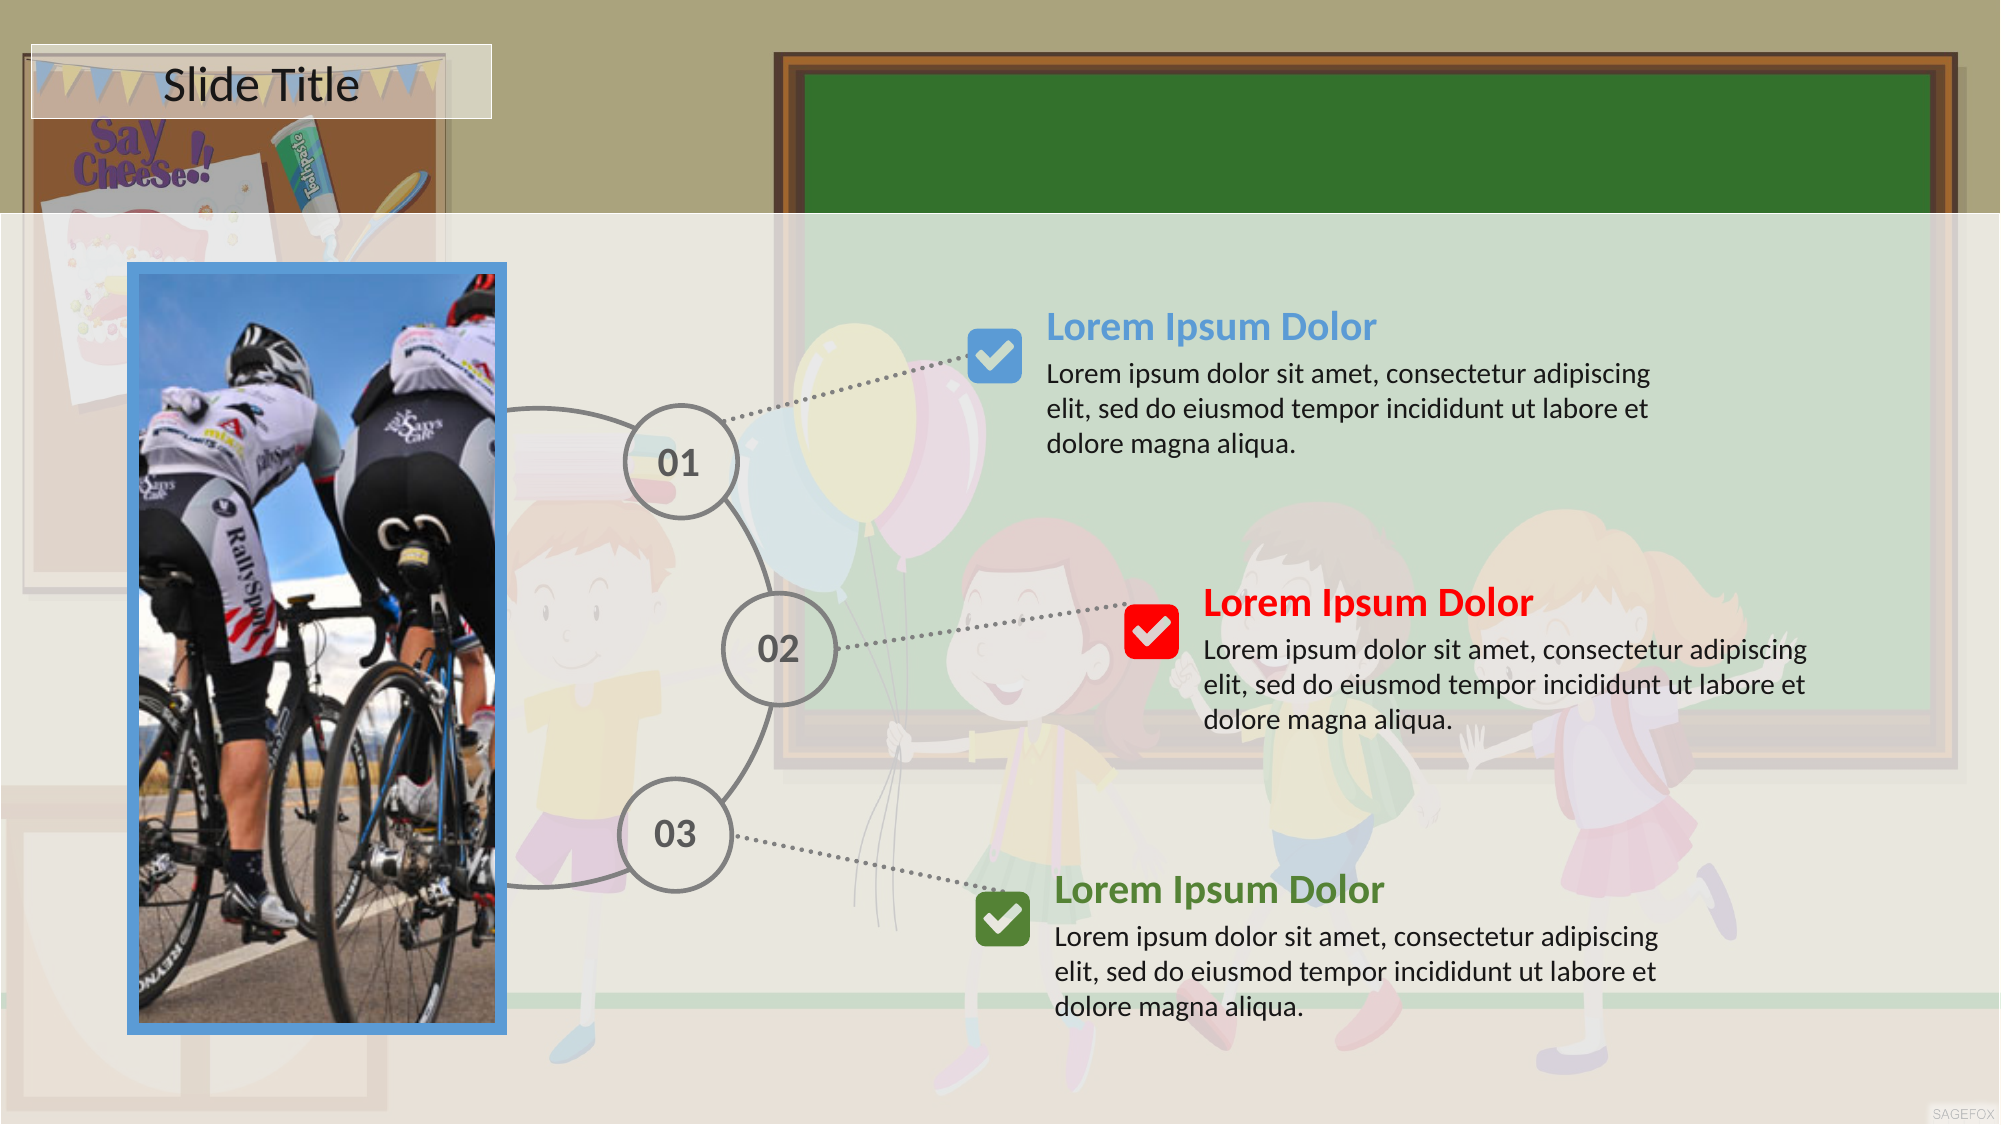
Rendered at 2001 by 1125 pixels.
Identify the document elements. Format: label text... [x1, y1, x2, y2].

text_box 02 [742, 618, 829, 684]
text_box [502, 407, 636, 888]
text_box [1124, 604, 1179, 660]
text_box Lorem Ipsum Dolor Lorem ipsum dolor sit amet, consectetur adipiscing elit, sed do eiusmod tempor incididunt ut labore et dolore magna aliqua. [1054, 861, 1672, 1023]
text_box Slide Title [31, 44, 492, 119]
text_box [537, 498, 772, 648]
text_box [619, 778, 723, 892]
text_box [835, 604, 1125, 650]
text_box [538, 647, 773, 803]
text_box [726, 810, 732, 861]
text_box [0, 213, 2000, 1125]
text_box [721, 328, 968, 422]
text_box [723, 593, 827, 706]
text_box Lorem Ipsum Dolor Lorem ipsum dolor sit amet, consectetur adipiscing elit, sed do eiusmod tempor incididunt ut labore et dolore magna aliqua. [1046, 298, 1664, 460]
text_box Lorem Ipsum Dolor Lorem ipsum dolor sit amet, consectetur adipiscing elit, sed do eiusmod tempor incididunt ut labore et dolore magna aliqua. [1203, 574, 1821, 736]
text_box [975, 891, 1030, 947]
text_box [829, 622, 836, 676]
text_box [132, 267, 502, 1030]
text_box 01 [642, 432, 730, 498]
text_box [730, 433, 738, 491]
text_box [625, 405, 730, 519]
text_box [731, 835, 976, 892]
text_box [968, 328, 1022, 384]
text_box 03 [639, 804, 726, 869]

****************

→ **Exercise directions**
Throughout the material above, report each line holding the word "ipsum".

→ **Exercise solution**
text_box Lorem Ipsum Dolor Lorem ipsum dolor sit amet, consectetur adipiscing elit, sed do eiusmod tempor incididunt ut labore et dolore magna aliqua. [1054, 861, 1672, 1023]
text_box Lorem Ipsum Dolor Lorem ipsum dolor sit amet, consectetur adipiscing elit, sed do eiusmod tempor incididunt ut labore et dolore magna aliqua. [1046, 298, 1664, 460]
text_box Lorem Ipsum Dolor Lorem ipsum dolor sit amet, consectetur adipiscing elit, sed do eiusmod tempor incididunt ut labore et dolore magna aliqua. [1203, 574, 1821, 736]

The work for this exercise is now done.